*Entries shown*:
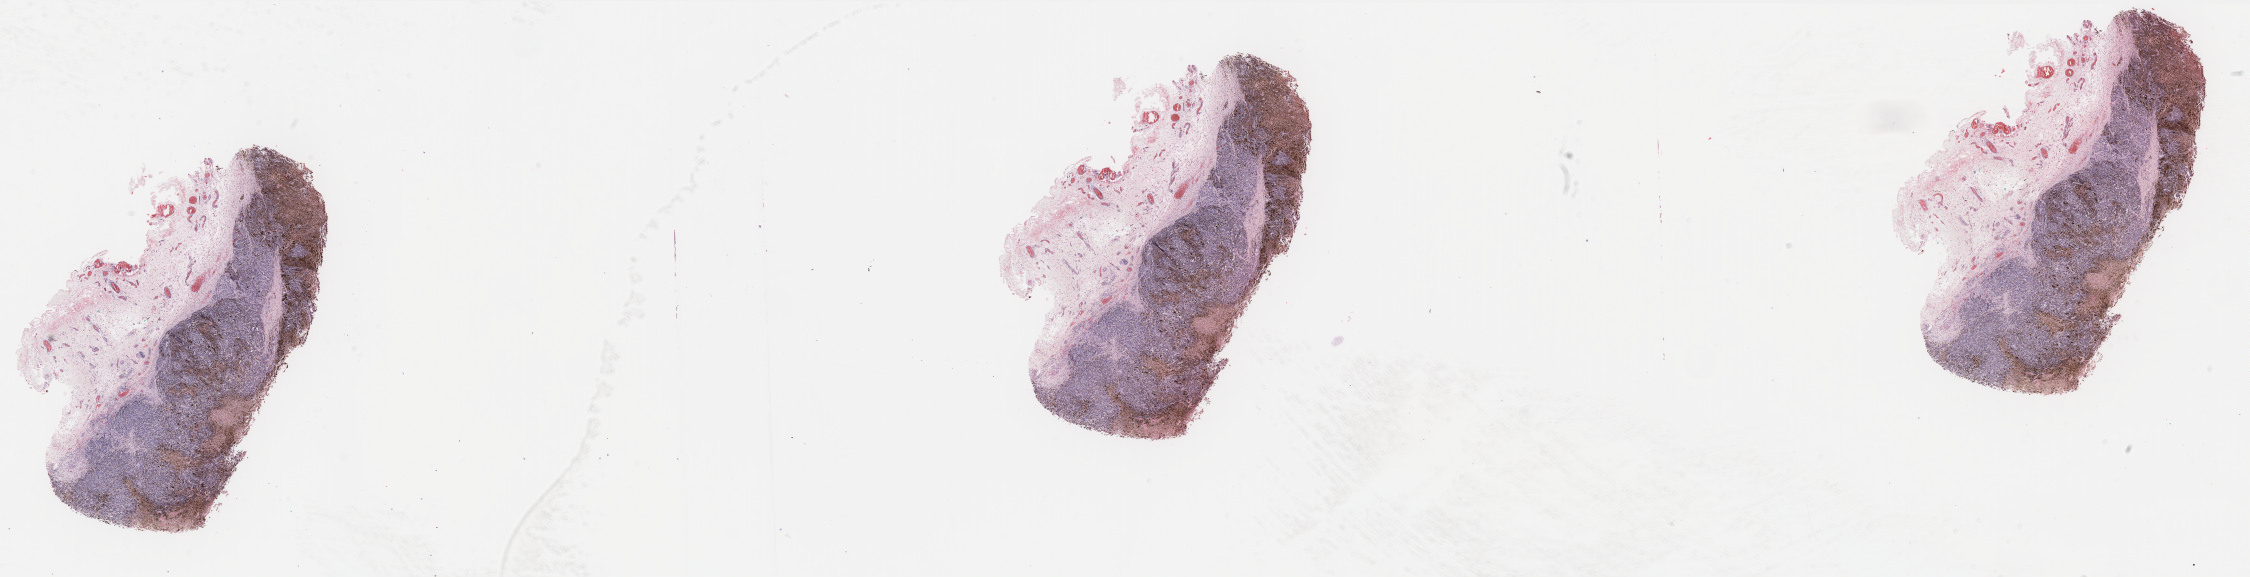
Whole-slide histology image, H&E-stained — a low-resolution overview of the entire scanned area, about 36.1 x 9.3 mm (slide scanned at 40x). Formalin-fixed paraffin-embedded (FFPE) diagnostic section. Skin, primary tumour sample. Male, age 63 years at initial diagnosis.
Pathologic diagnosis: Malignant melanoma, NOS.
--
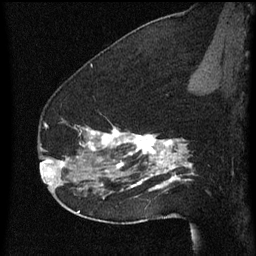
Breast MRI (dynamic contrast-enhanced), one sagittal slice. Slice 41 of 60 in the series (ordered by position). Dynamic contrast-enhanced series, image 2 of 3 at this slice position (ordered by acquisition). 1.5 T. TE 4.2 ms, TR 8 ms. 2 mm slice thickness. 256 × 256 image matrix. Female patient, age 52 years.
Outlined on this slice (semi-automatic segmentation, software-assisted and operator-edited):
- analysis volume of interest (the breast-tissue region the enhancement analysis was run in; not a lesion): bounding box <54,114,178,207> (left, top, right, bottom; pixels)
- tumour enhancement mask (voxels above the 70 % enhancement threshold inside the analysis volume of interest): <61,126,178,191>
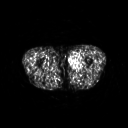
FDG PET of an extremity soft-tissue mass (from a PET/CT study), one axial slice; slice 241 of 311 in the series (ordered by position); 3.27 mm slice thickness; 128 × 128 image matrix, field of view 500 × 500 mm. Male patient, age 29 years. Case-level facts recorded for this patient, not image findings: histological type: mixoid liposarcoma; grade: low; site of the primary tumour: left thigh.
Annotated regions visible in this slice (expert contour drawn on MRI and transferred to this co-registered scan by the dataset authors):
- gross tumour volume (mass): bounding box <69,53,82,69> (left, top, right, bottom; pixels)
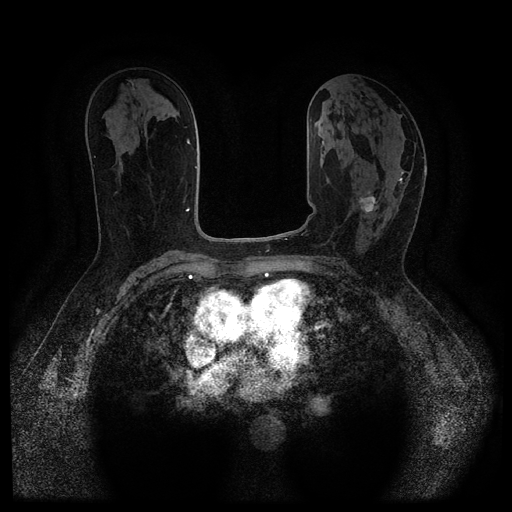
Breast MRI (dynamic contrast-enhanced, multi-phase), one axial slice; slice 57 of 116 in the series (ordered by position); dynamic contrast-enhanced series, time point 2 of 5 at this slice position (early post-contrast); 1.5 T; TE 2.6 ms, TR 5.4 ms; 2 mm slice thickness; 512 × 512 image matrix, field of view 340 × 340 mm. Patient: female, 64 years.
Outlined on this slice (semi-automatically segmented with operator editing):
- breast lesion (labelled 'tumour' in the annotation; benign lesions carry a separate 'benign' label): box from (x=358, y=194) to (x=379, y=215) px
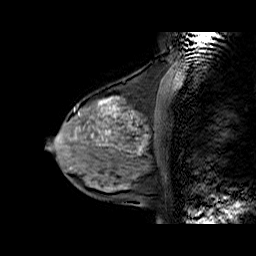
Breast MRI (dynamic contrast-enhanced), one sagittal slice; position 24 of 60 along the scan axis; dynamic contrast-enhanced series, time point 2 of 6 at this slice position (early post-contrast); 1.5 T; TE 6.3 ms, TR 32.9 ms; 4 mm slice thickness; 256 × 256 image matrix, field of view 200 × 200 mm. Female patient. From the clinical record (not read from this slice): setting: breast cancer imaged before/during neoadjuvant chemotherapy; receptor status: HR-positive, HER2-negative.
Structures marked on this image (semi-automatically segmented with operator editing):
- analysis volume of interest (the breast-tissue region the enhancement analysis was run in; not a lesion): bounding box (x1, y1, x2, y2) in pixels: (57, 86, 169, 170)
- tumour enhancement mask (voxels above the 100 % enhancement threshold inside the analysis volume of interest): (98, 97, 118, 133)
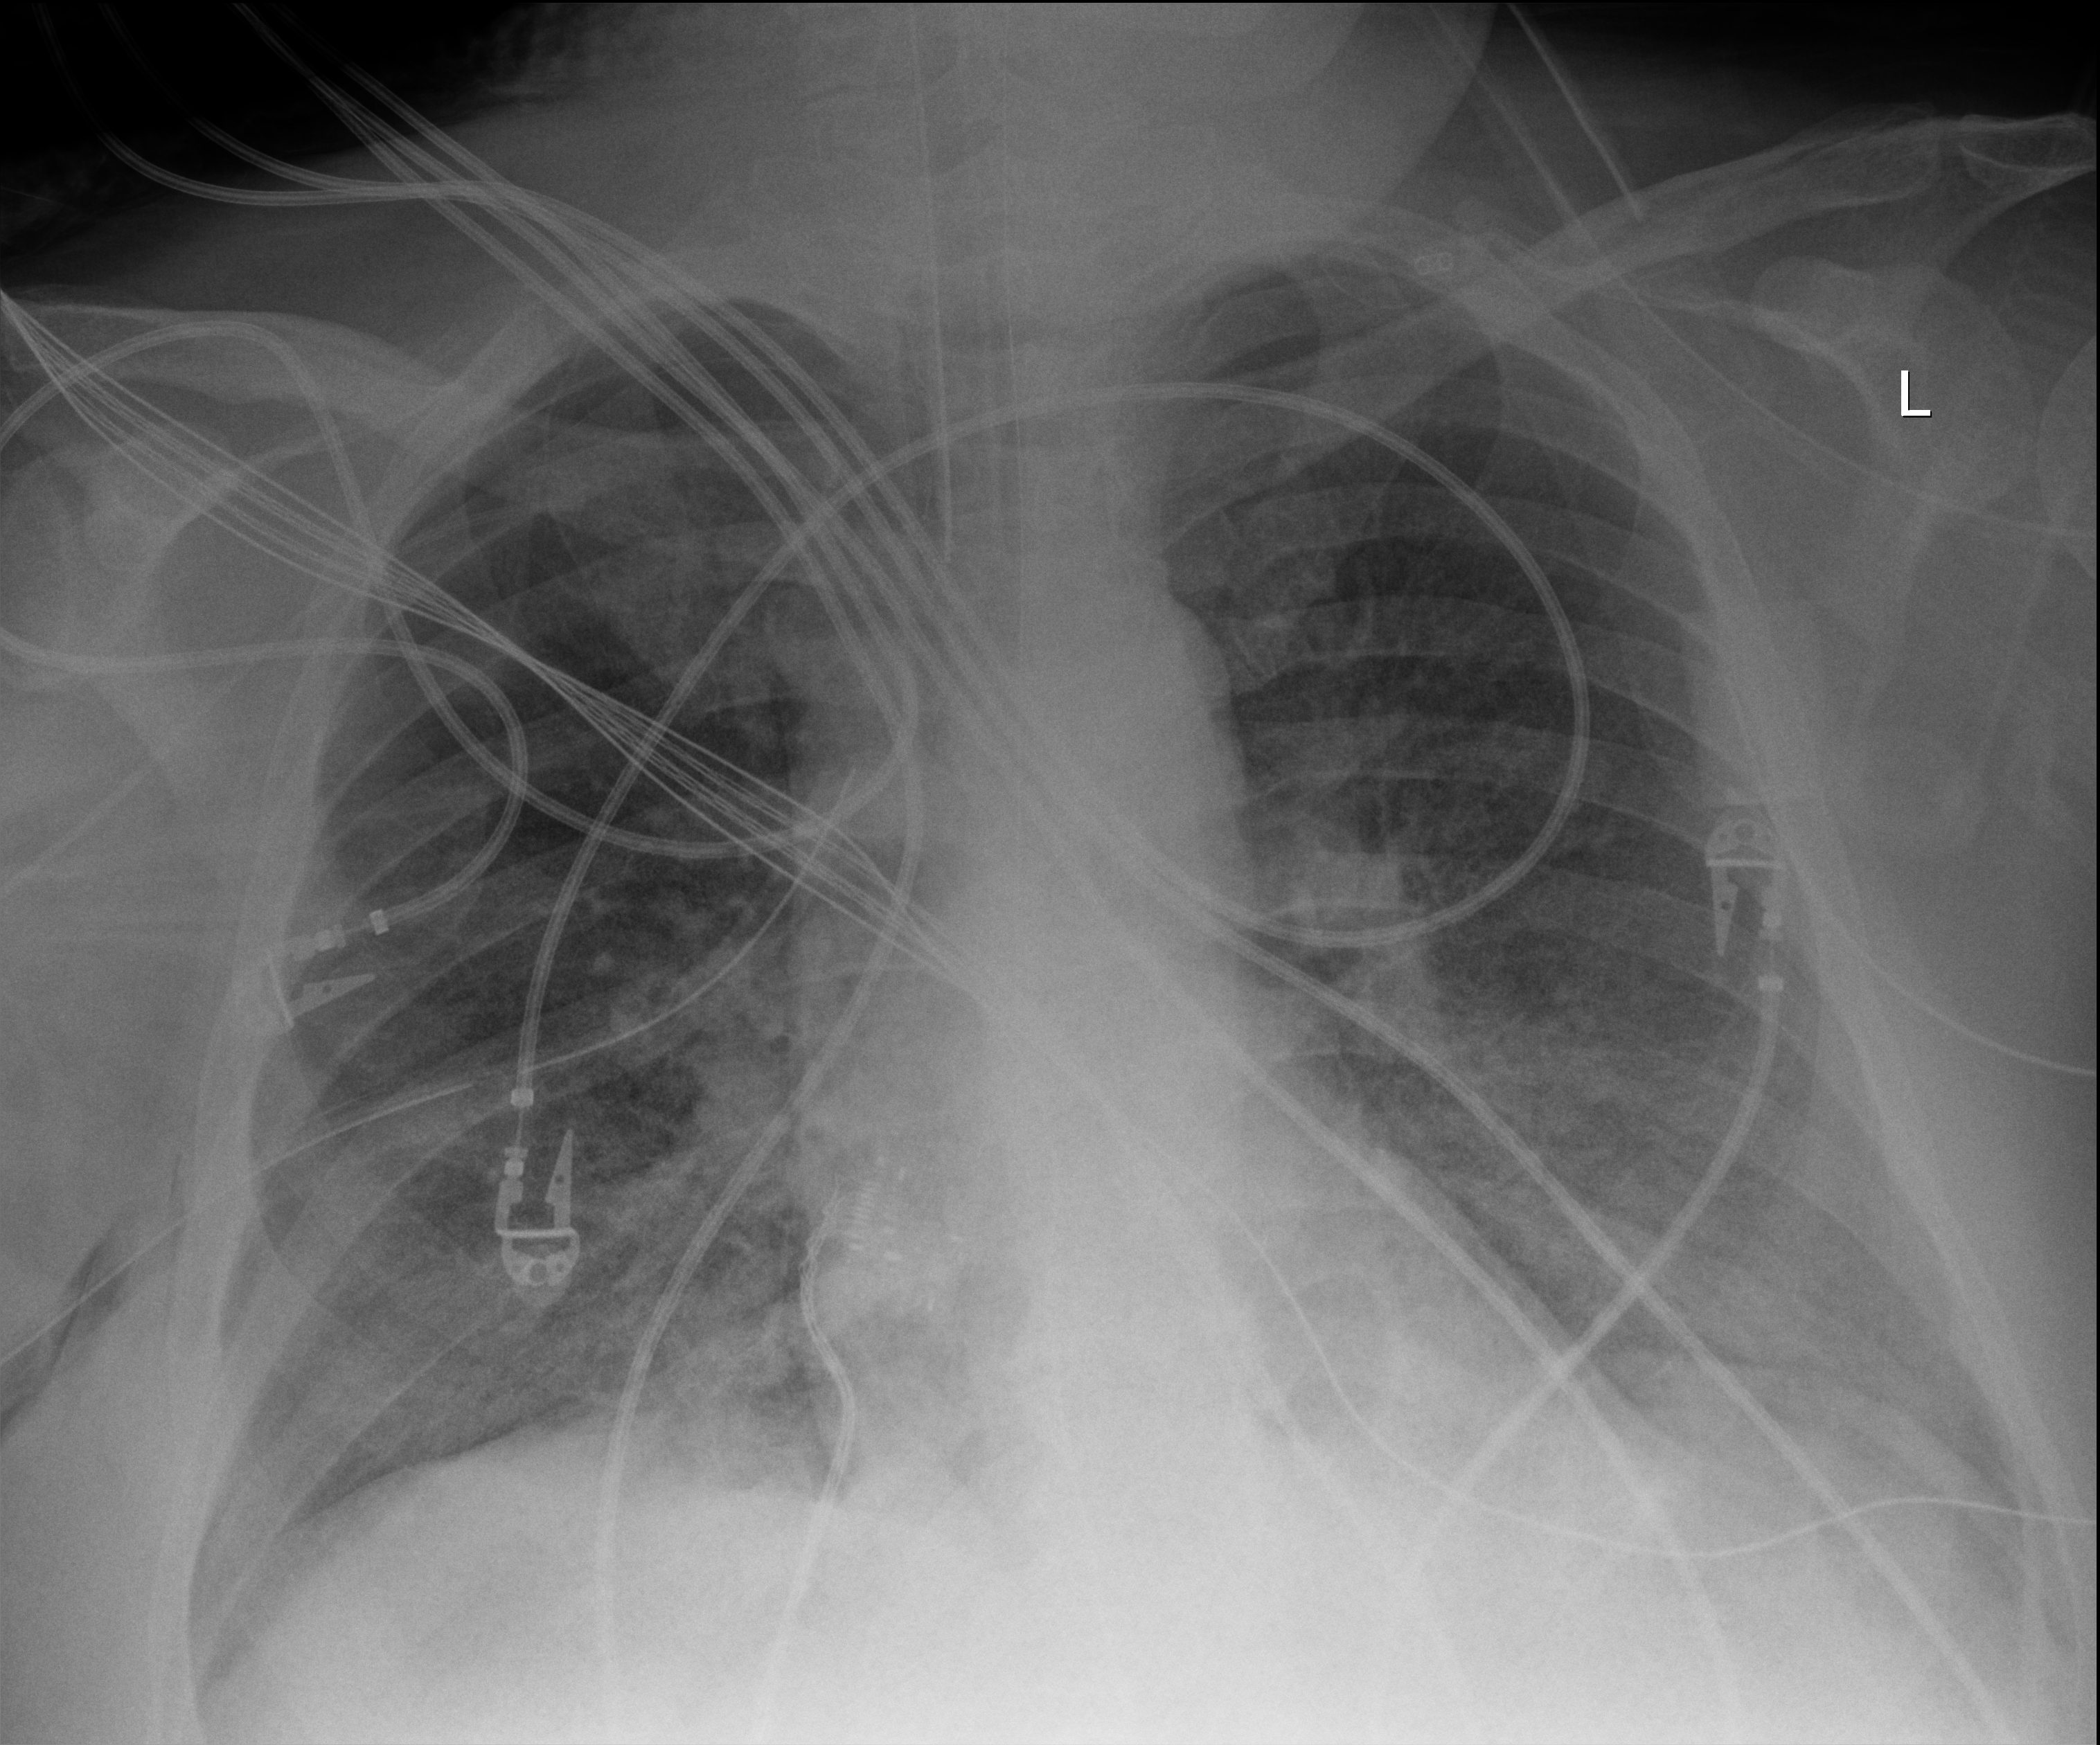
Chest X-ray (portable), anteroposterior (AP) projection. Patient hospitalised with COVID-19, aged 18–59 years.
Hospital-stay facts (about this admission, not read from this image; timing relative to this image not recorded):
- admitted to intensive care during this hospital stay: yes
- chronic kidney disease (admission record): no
--
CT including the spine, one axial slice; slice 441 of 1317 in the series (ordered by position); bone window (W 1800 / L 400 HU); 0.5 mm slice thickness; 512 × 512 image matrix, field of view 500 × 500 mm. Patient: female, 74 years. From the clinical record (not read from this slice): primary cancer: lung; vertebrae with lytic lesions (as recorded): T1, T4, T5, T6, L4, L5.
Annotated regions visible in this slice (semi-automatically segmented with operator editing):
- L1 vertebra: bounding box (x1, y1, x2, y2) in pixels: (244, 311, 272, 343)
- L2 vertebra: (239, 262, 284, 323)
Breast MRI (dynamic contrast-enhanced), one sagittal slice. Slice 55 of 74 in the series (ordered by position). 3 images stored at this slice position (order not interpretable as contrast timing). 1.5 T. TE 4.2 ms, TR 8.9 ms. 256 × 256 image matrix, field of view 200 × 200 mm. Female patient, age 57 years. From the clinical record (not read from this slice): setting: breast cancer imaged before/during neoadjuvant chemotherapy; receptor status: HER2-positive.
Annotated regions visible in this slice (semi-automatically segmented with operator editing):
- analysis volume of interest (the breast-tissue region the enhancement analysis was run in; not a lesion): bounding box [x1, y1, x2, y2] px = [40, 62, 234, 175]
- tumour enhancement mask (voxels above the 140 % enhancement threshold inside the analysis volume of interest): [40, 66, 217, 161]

*Assigned task*: Where in the listing does the string "admission" appear? Copy every line that has it.

*Solved problem*:
Hospital-stay facts (about this admission, not read from this image; timing relative to this image not recorded):
- chronic kidney disease (admission record): no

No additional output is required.